## Short problem
Write out every line of the listing below, keeping each one unchanged.

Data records
==*==
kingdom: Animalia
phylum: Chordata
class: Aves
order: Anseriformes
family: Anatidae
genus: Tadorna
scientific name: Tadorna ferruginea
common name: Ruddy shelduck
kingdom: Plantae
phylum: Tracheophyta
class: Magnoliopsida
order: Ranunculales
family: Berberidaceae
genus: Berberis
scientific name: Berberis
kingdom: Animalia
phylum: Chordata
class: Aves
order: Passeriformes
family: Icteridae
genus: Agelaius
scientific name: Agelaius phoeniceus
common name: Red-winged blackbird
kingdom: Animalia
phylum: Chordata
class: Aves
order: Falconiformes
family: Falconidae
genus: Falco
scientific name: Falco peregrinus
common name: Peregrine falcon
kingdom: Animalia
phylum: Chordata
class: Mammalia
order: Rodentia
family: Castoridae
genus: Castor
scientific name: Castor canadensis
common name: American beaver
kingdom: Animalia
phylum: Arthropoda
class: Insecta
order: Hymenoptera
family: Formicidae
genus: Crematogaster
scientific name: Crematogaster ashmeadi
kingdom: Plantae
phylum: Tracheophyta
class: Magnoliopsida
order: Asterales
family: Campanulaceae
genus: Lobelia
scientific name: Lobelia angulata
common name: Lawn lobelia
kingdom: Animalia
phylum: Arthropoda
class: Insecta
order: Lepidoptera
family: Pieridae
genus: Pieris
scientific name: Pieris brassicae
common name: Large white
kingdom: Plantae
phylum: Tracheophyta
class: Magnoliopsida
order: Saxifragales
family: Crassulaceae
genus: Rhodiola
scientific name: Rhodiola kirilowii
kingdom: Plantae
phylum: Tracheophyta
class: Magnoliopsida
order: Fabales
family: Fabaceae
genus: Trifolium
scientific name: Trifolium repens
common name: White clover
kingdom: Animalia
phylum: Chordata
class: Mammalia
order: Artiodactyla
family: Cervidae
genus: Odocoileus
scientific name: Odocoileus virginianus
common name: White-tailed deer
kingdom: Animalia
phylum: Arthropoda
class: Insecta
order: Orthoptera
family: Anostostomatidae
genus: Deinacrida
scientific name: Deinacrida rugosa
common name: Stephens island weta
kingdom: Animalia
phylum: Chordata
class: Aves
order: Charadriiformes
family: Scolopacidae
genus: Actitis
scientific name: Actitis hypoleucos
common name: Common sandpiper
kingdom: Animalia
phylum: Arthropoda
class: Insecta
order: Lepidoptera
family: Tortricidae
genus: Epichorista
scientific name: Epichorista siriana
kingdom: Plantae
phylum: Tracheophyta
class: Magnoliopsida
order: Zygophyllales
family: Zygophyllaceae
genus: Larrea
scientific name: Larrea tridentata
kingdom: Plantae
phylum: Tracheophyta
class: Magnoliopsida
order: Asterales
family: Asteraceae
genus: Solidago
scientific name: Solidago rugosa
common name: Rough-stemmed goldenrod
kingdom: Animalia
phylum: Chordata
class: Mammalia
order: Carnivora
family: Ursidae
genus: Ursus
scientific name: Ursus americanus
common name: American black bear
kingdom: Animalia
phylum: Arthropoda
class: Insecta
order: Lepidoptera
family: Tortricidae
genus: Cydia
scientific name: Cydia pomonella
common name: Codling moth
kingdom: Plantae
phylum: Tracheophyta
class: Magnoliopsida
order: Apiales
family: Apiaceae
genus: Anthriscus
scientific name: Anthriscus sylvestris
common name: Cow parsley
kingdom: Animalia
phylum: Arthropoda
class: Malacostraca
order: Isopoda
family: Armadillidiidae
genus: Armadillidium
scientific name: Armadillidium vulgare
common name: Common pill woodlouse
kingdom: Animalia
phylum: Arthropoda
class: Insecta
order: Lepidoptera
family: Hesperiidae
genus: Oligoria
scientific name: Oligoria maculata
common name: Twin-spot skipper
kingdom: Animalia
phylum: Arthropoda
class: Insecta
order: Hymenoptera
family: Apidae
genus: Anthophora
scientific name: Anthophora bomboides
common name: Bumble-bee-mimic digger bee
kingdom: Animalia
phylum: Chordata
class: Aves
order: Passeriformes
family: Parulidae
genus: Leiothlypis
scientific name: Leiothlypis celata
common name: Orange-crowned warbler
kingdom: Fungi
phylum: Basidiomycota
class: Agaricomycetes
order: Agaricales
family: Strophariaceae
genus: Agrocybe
==*==
## Solution to this exercise
kingdom: Animalia
phylum: Chordata
class: Aves
order: Anseriformes
family: Anatidae
genus: Tadorna
scientific name: Tadorna ferruginea
common name: Ruddy shelduck
kingdom: Plantae
phylum: Tracheophyta
class: Magnoliopsida
order: Ranunculales
family: Berberidaceae
genus: Berberis
scientific name: Berberis
kingdom: Animalia
phylum: Chordata
class: Aves
order: Passeriformes
family: Icteridae
genus: Agelaius
scientific name: Agelaius phoeniceus
common name: Red-winged blackbird
kingdom: Animalia
phylum: Chordata
class: Aves
order: Falconiformes
family: Falconidae
genus: Falco
scientific name: Falco peregrinus
common name: Peregrine falcon
kingdom: Animalia
phylum: Chordata
class: Mammalia
order: Rodentia
family: Castoridae
genus: Castor
scientific name: Castor canadensis
common name: American beaver
kingdom: Animalia
phylum: Arthropoda
class: Insecta
order: Hymenoptera
family: Formicidae
genus: Crematogaster
scientific name: Crematogaster ashmeadi
kingdom: Plantae
phylum: Tracheophyta
class: Magnoliopsida
order: Asterales
family: Campanulaceae
genus: Lobelia
scientific name: Lobelia angulata
common name: Lawn lobelia
kingdom: Animalia
phylum: Arthropoda
class: Insecta
order: Lepidoptera
family: Pieridae
genus: Pieris
scientific name: Pieris brassicae
common name: Large white
kingdom: Plantae
phylum: Tracheophyta
class: Magnoliopsida
order: Saxifragales
family: Crassulaceae
genus: Rhodiola
scientific name: Rhodiola kirilowii
kingdom: Plantae
phylum: Tracheophyta
class: Magnoliopsida
order: Fabales
family: Fabaceae
genus: Trifolium
scientific name: Trifolium repens
common name: White clover
kingdom: Animalia
phylum: Chordata
class: Mammalia
order: Artiodactyla
family: Cervidae
genus: Odocoileus
scientific name: Odocoileus virginianus
common name: White-tailed deer
kingdom: Animalia
phylum: Arthropoda
class: Insecta
order: Orthoptera
family: Anostostomatidae
genus: Deinacrida
scientific name: Deinacrida rugosa
common name: Stephens island weta
kingdom: Animalia
phylum: Chordata
class: Aves
order: Charadriiformes
family: Scolopacidae
genus: Actitis
scientific name: Actitis hypoleucos
common name: Common sandpiper
kingdom: Animalia
phylum: Arthropoda
class: Insecta
order: Lepidoptera
family: Tortricidae
genus: Epichorista
scientific name: Epichorista siriana
kingdom: Plantae
phylum: Tracheophyta
class: Magnoliopsida
order: Zygophyllales
family: Zygophyllaceae
genus: Larrea
scientific name: Larrea tridentata
kingdom: Plantae
phylum: Tracheophyta
class: Magnoliopsida
order: Asterales
family: Asteraceae
genus: Solidago
scientific name: Solidago rugosa
common name: Rough-stemmed goldenrod
kingdom: Animalia
phylum: Chordata
class: Mammalia
order: Carnivora
family: Ursidae
genus: Ursus
scientific name: Ursus americanus
common name: American black bear
kingdom: Animalia
phylum: Arthropoda
class: Insecta
order: Lepidoptera
family: Tortricidae
genus: Cydia
scientific name: Cydia pomonella
common name: Codling moth
kingdom: Plantae
phylum: Tracheophyta
class: Magnoliopsida
order: Apiales
family: Apiaceae
genus: Anthriscus
scientific name: Anthriscus sylvestris
common name: Cow parsley
kingdom: Animalia
phylum: Arthropoda
class: Malacostraca
order: Isopoda
family: Armadillidiidae
genus: Armadillidium
scientific name: Armadillidium vulgare
common name: Common pill woodlouse
kingdom: Animalia
phylum: Arthropoda
class: Insecta
order: Lepidoptera
family: Hesperiidae
genus: Oligoria
scientific name: Oligoria maculata
common name: Twin-spot skipper
kingdom: Animalia
phylum: Arthropoda
class: Insecta
order: Hymenoptera
family: Apidae
genus: Anthophora
scientific name: Anthophora bomboides
common name: Bumble-bee-mimic digger bee
kingdom: Animalia
phylum: Chordata
class: Aves
order: Passeriformes
family: Parulidae
genus: Leiothlypis
scientific name: Leiothlypis celata
common name: Orange-crowned warbler
kingdom: Fungi
phylum: Basidiomycota
class: Agaricomycetes
order: Agaricales
family: Strophariaceae
genus: Agrocybe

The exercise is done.